_Exercício A:_ No texto sobre a privatização da Vale do Rio Doce, por qual valor o controle acionário da companhia foi vendido em 6 de maio de 1997?
_Exercício B:_ Transcreva, do texto sobre a privatização da Vale do Rio Doce, tudo o que vai desde "O terreno e o galpão são passados" até "será síndico novamente.".

_Trecho selecionado:_
━━━

O terreno e o galpão são passados adiante por R$ 50 mil. Financiados. Algum tempo depois, a propriedade vale quase 60 vezes mais, ou seja, R$ 3 milhões. Valorização de 5.940%. A principal pergunta que ocorre aos condôminos é: terá levado o síndico alguma vantagem na venda ou foi apenas estúpido? Essa é a dúvida. A certeza é que ele jamais será síndico novamente.

O síndico, o condomínio, os condôminos, o terreno e o galpão são fictícios. O que não é de faz de conta é a história.

No dia 6 de maio de 1997, sob a gestão do síndico Fernando Henrique Cardoso, o Condomínio Brasil vendeu o controle acionário da Companhia Vale do Rio Doce por US$ 3,3 bilhões. Financiados. Em 2008, diz a consultoria Economática, o valor de mercado da empresa subira quase 60 vezes, ou seja, para US$ 196 bilhões. Valorização de 5.940%.

Antes de levada ao martelo, a Vale do Rio Doce já era a maior exportadora de minério de ferro do planeta. E dona do mapa da mina: uma de suas
subsidiárias, a Docegeo, pesquisara, identificara e localizara as riquezas do subsolo brasileiro. Estão nas mãos da Vale vastas reservas de ferro, níquel, manganês, cobre, cobalto entre outros minerais. Senhora também da maior província mineral do mundo, Carajás, seu faturamento, em 2011, bateria nos US$ 30 bilhões. Quer dizer, faturou apenas num exercício mais de nove vezes o preço pela qual foi privatizada"

━━━

_Material fornecido:_
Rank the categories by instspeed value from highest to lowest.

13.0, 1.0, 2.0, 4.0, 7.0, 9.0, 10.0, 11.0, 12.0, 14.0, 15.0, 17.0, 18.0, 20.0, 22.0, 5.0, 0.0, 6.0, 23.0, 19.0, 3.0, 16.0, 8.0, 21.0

━━━

_Resposta esperada A:_ Por US$ 3,3 bilhões.

_Resposta esperada B:_
O terreno e o galpão são passados adiante por R$ 50 mil. Financiados. Algum tempo depois, a propriedade vale quase 60 vezes mais, ou seja, R$ 3 milhões. Valorização de 5.940%. A principal pergunta que ocorre aos condôminos é: terá levado o síndico alguma vantagem na venda ou foi apenas estúpido? Essa é a dúvida. A certeza é que ele jamais será síndico novamente.